▸ **TEXT EXTRACT**:
* Begin *
Revisiting Guile sorting

Guix, Guile, performances?

Benchmarking is really difficult! Do not take all as-is: the numbers are one data point from few experiments on one hardware. There is no guarantee that my observations also apply for you. Let me know!

What is nice with in-person¹ event as FOSDEM is the boost you get. On mid-December, I played with Guile and the sort procedure… it led to messy notes and snippets of code. Then from a chat with Rob Browning in the FOSDEM cafeteria to discussions with Guile co-maintainer Ludovic Courtès, here we are: a blog post that explores the improvements of the sort procedure.

What is Guile? Guile is an implementation of the Scheme programming language, the one that currently powers Guix. Hence, improving Guile makes Guix better! On my intensive day-to-day use of Guix, some operations appear to me slower than expected. In this post, I give a look to one classical algorithmic piece: sorting list. Diving in Guile plumbing is intimidating, here is a shy naive attempt.

Guile is a optimized Scheme compiler and thus it a complex piece of software. In this post, I am just running trivial examples and the conclusion is: Guile needs more love. Namely,

the good news: still room for improving the performance of Guile,
the bad news: still room for improving the performance of Guile.

The bottleneck when speaking of the software optimization is often the underlying algorithm or the data structure. Since we are considering sorting list, it seems hard to do better than the current implementation: merge sort. We expect the performance (complexity) of the builtin sorting algorithm will be about \(O(n~\log~n)\) in time, where \(n\) is the length of the list. What does it mean? It mean that the time for sorting a list will be dominated by: \(a~n~\log~n + b\), where \(a\) and \(b\) are two constants – constant theoretically independent of the number \(n\) of list items. On my recent machine, I get these numbers for real time,

	10⁴	10⁵	10⁶	10⁷	10⁸
meas.	0.007216	0.091417	1.093392	12.512091	140.828519
est.	ref	0.0902	1.0824	12.628	144.32

where the estimation (est.) reads: \((0.007216/ (10^{4} \log 10^{4}))~n~\log~n\); back to the envelop estimation for the constant \(a\) neglecting \(b\).

Told you! That’s the optimal bound. Done, isn’t it? Really? What about the both hidden constants, especially \(a\)? Well, can we do better? If I write a post about it, the answer is perhaps yes. Implementation matters!

On a side note, we are comparing wall clock time (real time) because that is what the user is facing. And today, most, if not all, machines are multi-cores exploiting multi-threads; user and/or system times would be worth to consider for a finer analysis. Let as an exercise for the reader; please share your findings and point me my potential mistakes.
* End *
▸ **EXCERPTED RECORDS**:
* Begin *
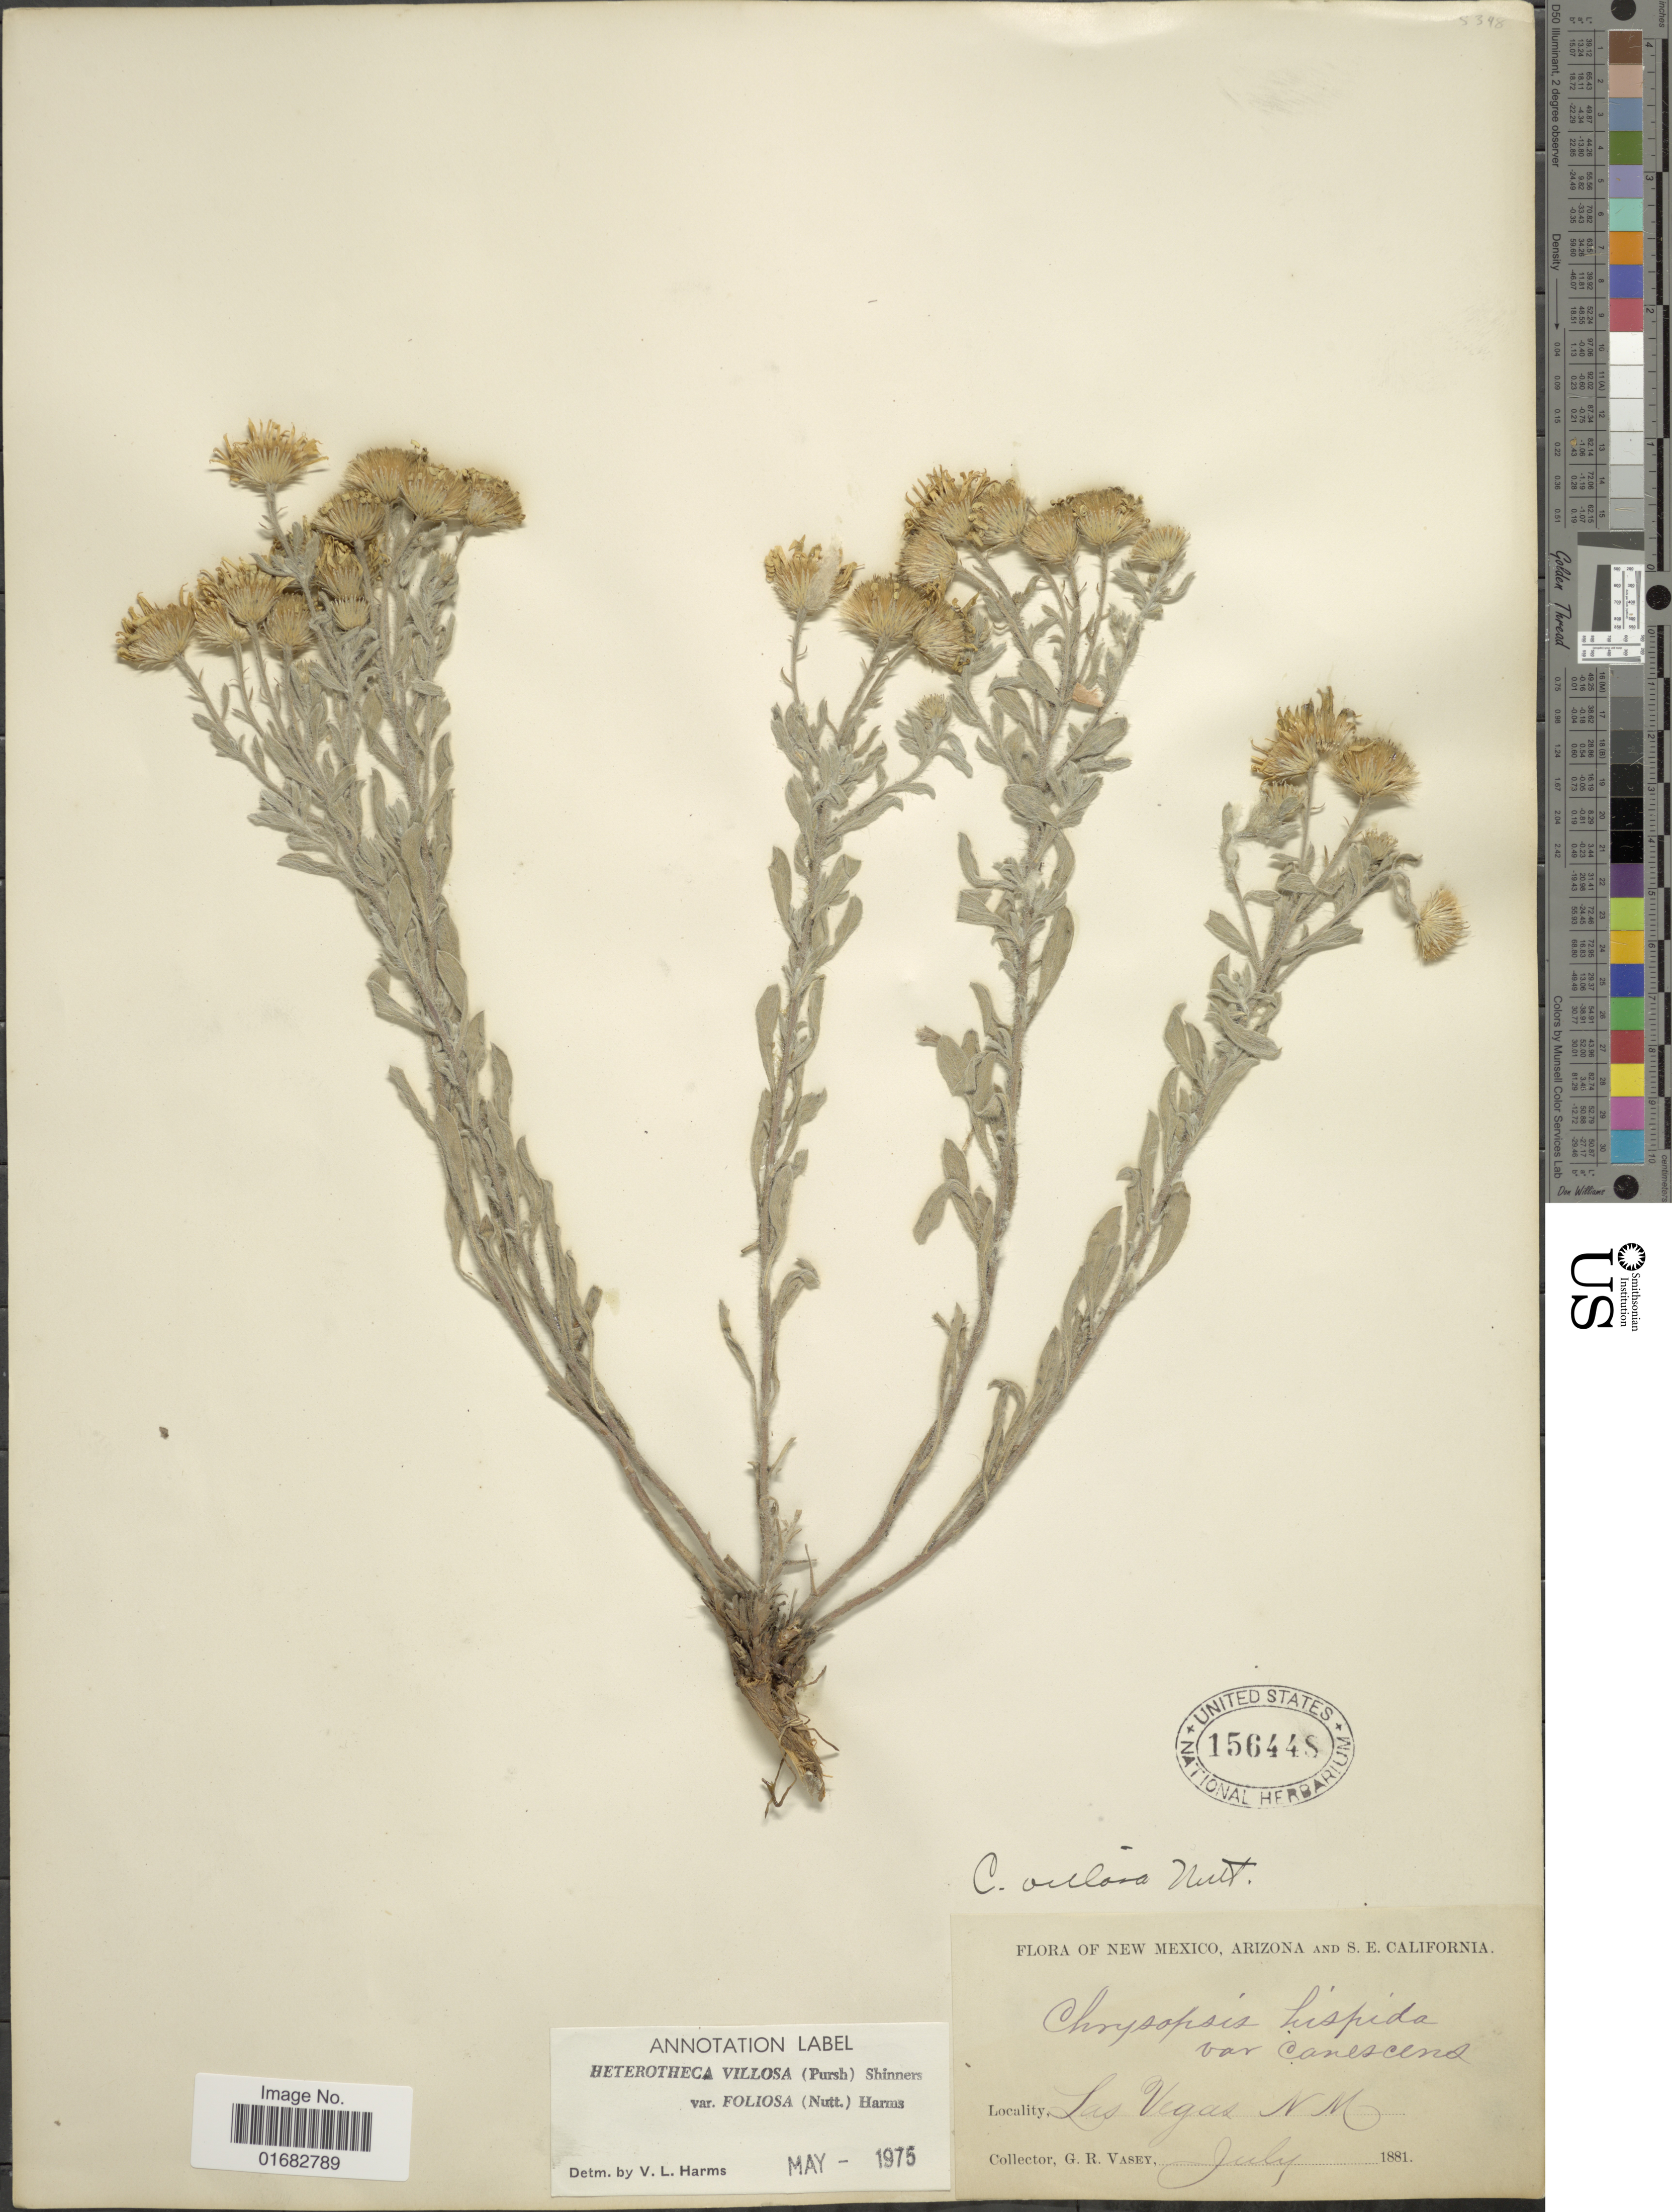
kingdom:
* End *
* Begin *
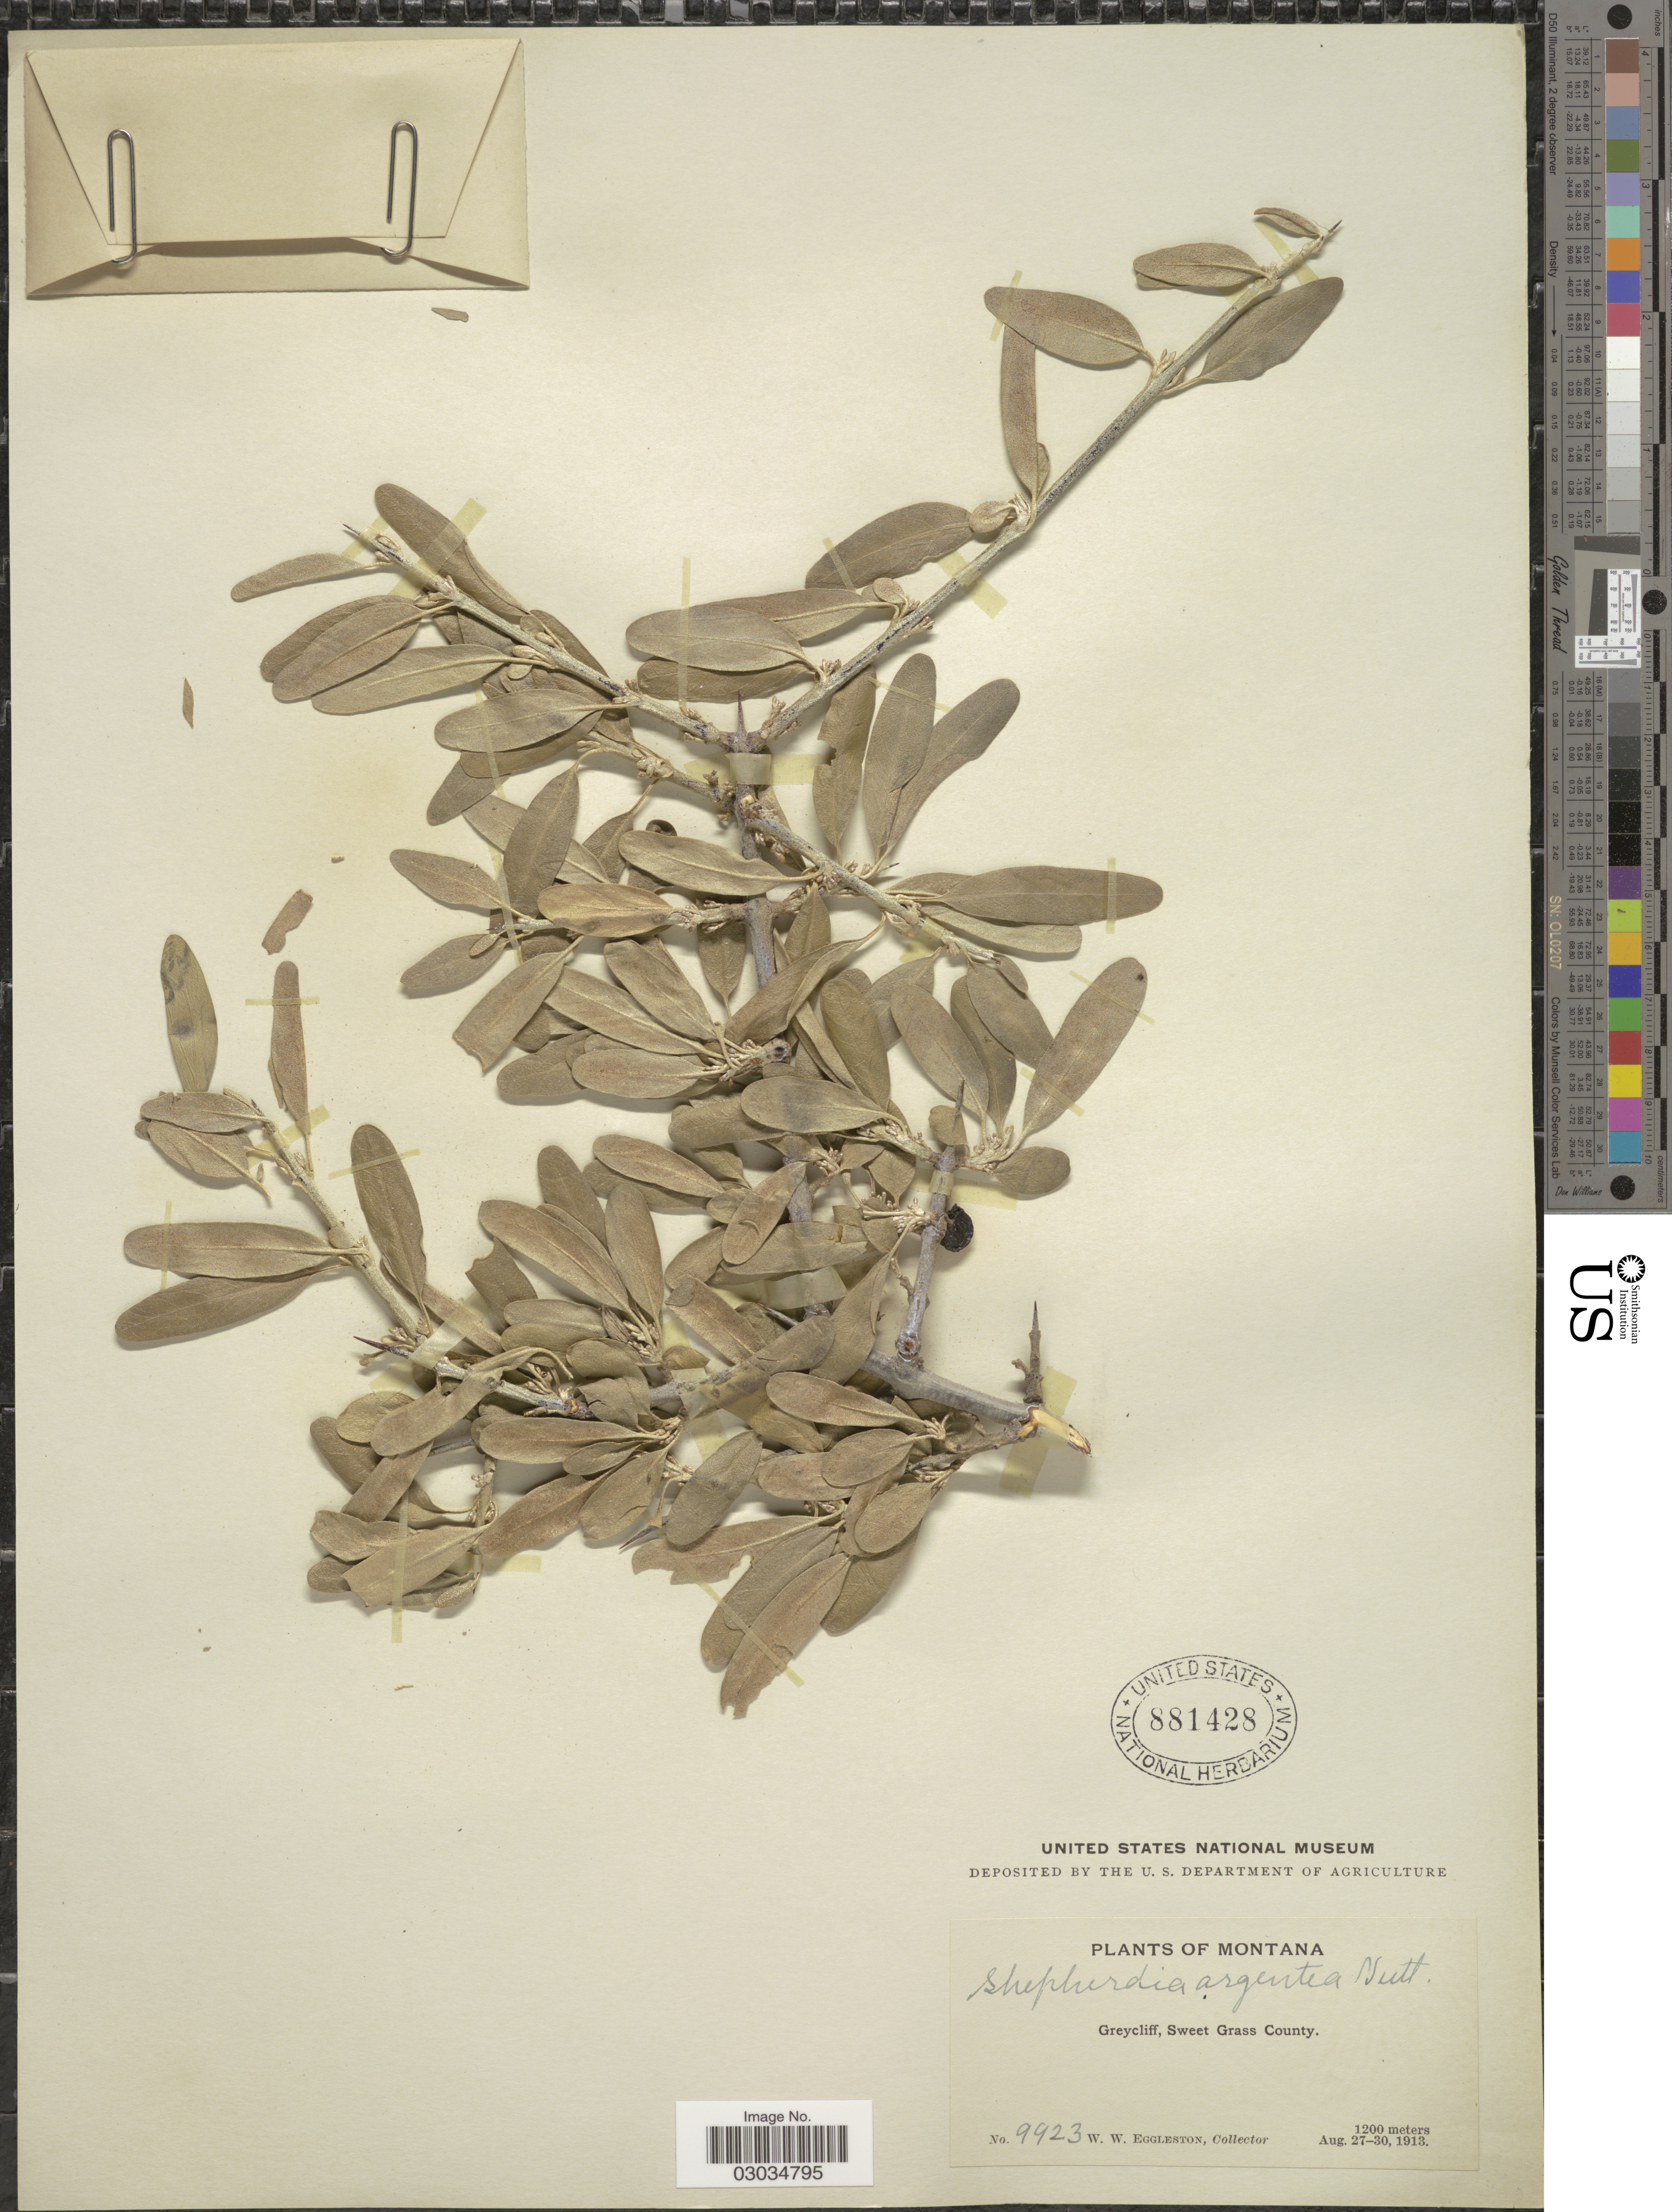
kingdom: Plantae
* End *
▸ **YOUR OBJECTIVE**: Please reproduce the stretch of the Guile sorting post from "What is Guile?" through "shy naive attempt.", word for word.

▸ **ANSWER**:
What is Guile? Guile is an implementation of the Scheme programming language, the one that currently powers Guix. Hence, improving Guile makes Guix better! On my intensive day-to-day use of Guix, some operations appear to me slower than expected. In this post, I give a look to one classical algorithmic piece: sorting list. Diving in Guile plumbing is intimidating, here is a shy naive attempt.